Extensive disease .Cancer that has spread outside the lung to the chest or to more parts of the body

 

Lung cancer treatment


Chemotherapy and radiotherapy - from time to time it is not likely to delete all the cancer by surgery. In this context, chemotherapy and/or radiotherapy are given to decrease the tumour and to annihilate any remnants of the cancer to block it spreading more. Chemotherapy and radiotherapy are as well used to decrease the tumour prior to surgery. Lung cancer can spread to the brain. Once In A While radiotherapy may be given to the brain to help decrease the risk of this happening in the future. This is called prophylactic radiotherapy. For more information, please see the separate Bupa factsheets, Chemotherapy and Radiotherapy.

Drug treatments. Drug treatment  such as erlotinib (Tarceva) may aid to stop the cancer growing so quickly. Erlotinib is sometimes used to treat people whose cancer has come back after initial treatment, or has not responded to at least one course of chemotherapy.

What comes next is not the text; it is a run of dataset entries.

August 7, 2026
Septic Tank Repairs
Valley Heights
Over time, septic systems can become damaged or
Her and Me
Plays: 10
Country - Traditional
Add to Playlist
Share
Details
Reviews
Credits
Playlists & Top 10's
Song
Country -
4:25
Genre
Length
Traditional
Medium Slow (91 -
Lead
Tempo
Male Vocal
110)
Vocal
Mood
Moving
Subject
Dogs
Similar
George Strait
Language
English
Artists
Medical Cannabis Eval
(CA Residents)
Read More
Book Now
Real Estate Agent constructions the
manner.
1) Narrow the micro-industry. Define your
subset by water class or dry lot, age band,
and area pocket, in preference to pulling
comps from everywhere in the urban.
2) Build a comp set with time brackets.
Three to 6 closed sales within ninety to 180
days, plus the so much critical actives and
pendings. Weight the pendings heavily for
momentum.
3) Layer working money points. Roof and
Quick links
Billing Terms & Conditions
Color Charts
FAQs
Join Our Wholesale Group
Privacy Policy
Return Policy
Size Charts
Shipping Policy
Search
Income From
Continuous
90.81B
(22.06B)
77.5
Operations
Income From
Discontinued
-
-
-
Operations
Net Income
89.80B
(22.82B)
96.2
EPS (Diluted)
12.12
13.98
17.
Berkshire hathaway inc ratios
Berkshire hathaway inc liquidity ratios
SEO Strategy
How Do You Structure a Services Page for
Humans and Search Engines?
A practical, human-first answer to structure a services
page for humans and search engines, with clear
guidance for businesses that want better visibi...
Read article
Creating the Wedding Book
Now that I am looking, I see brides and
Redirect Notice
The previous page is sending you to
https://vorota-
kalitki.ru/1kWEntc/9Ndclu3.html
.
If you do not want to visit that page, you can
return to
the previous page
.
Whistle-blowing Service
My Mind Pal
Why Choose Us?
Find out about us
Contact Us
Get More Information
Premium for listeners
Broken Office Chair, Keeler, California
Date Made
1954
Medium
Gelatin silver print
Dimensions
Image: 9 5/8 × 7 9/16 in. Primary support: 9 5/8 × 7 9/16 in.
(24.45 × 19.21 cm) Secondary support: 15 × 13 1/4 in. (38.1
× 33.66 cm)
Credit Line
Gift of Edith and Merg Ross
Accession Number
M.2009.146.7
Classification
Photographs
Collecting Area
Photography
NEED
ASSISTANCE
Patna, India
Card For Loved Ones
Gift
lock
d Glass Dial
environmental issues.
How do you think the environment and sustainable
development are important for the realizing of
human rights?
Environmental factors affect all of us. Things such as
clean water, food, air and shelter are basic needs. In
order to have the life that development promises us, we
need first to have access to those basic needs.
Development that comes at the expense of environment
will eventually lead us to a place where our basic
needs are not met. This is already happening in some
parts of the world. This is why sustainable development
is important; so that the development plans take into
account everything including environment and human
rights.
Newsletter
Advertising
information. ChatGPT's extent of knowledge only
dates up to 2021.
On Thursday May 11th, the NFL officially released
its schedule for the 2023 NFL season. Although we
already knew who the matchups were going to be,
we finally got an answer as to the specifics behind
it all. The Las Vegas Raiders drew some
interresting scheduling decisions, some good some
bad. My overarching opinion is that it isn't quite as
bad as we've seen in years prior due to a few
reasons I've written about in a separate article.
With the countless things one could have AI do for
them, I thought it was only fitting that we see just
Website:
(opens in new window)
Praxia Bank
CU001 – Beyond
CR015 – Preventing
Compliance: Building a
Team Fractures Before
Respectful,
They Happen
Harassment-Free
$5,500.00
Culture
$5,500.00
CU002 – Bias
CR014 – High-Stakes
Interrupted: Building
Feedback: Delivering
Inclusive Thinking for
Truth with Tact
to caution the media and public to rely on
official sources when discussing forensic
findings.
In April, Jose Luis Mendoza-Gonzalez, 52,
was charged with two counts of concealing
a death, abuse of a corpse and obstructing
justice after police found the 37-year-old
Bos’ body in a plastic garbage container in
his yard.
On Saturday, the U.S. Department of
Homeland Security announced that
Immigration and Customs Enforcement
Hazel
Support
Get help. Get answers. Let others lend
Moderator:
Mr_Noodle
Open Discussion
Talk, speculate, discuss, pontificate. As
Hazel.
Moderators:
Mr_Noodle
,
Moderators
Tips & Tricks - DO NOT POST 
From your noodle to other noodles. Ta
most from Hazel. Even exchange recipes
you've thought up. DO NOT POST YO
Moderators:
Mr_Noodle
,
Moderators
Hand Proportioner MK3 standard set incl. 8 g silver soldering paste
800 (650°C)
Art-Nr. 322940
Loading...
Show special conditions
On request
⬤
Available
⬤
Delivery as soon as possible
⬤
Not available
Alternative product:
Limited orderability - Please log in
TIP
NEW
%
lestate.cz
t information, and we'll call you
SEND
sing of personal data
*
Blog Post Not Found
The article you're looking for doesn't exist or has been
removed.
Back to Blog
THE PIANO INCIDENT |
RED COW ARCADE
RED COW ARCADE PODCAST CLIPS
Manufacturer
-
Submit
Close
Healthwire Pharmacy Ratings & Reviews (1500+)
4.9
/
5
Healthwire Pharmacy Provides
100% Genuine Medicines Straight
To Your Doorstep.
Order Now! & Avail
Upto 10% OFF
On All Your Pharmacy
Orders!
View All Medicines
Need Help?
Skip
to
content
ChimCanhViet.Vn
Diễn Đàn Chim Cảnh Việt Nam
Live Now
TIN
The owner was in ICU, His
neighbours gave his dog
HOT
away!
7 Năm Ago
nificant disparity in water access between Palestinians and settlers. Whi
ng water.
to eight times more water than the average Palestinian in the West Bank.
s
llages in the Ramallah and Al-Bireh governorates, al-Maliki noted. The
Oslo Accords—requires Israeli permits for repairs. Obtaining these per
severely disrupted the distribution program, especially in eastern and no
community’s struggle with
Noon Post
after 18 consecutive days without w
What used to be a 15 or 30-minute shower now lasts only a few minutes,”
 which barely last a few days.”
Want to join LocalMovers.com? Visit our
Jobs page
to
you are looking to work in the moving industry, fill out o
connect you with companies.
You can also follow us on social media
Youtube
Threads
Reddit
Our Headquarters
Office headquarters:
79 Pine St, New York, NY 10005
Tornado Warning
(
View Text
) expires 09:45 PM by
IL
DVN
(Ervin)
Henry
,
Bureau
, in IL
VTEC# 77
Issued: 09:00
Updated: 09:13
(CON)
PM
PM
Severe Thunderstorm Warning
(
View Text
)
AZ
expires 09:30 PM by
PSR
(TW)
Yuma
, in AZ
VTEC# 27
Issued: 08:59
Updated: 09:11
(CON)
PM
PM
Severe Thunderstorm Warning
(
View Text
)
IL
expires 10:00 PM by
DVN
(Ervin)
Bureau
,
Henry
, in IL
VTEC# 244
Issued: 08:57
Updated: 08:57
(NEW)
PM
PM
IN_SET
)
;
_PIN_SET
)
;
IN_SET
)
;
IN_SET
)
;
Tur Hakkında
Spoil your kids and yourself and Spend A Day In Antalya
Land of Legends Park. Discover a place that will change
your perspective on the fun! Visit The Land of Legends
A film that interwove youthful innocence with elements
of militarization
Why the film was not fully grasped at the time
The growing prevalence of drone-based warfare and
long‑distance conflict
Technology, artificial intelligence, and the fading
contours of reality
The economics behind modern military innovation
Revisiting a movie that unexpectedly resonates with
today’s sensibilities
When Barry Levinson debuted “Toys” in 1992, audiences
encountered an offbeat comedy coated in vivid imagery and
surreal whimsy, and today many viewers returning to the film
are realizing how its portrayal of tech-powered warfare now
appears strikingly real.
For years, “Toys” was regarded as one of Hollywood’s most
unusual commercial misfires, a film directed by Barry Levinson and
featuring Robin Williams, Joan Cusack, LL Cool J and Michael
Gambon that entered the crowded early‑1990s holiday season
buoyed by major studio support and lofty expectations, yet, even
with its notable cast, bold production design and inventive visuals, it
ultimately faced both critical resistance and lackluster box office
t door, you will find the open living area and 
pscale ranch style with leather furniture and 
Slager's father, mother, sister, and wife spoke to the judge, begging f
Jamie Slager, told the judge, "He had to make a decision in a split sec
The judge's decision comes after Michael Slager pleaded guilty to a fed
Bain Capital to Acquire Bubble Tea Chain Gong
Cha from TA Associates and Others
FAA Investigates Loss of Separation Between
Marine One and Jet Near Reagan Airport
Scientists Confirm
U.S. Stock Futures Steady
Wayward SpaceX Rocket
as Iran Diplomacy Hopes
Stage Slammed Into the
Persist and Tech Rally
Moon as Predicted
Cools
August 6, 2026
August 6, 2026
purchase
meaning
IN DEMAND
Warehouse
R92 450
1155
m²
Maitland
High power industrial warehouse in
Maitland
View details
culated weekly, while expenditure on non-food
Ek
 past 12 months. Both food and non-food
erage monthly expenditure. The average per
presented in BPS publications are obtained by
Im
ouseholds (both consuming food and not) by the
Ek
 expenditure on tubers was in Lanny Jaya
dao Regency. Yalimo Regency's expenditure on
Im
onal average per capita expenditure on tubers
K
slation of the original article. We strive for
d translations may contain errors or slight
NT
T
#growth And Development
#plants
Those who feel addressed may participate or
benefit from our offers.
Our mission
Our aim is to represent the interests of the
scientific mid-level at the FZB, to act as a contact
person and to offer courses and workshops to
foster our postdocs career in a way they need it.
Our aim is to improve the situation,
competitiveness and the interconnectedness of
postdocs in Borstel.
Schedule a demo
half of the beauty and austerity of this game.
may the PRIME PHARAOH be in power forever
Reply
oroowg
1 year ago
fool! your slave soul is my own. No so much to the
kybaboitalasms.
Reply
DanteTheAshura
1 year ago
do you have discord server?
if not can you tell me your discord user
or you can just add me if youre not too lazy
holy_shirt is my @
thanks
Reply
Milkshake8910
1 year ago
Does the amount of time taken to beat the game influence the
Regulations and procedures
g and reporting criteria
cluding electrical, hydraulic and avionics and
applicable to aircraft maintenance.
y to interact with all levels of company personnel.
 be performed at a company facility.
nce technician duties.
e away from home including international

Surgery . Surgery is the preferred care for patients with early stage NSCLC. Unfortunately, 60%-80% of every patients who have late or metastatic disease are not acceptable for surgery.
The essential procedures involved include:

-        Lobectomy
-        Bi-lobectomy
-        Pneumonectomy

An operation for lung cancer is major surgery. Many people experience pain, weakness, fatigue, and shortness of breath after surgery. Most have problems moving around, coughing, and breathing completely. The healing period can be several weeks or even months.

 

Prognosis for lung cancer


For non-small cell lung carcinoma, prognosis is as a rule poor. Coming complete surgical resection of stage IA disease, five-year survival is 67%. With stage IB disease, five-year survival is 57%. The five-year survival rate of patients with stage IV NSCLC is about 1%.
For small cell lung carcinoma, prognosis is as well almost always poor. The overall five-year survival for patients with SCLC is about 5%. Patients with extensive-stage SCLC have an average five-year survival rate of less than 1%. The median survival time for limited-stage disease is 20 months, with a five-year survival rate of 20%.
According to data provided by the National Cancer Institute, the median duration of incidence of lung cancer is 70 years, and the median duration of death by lung cancer is 71 years.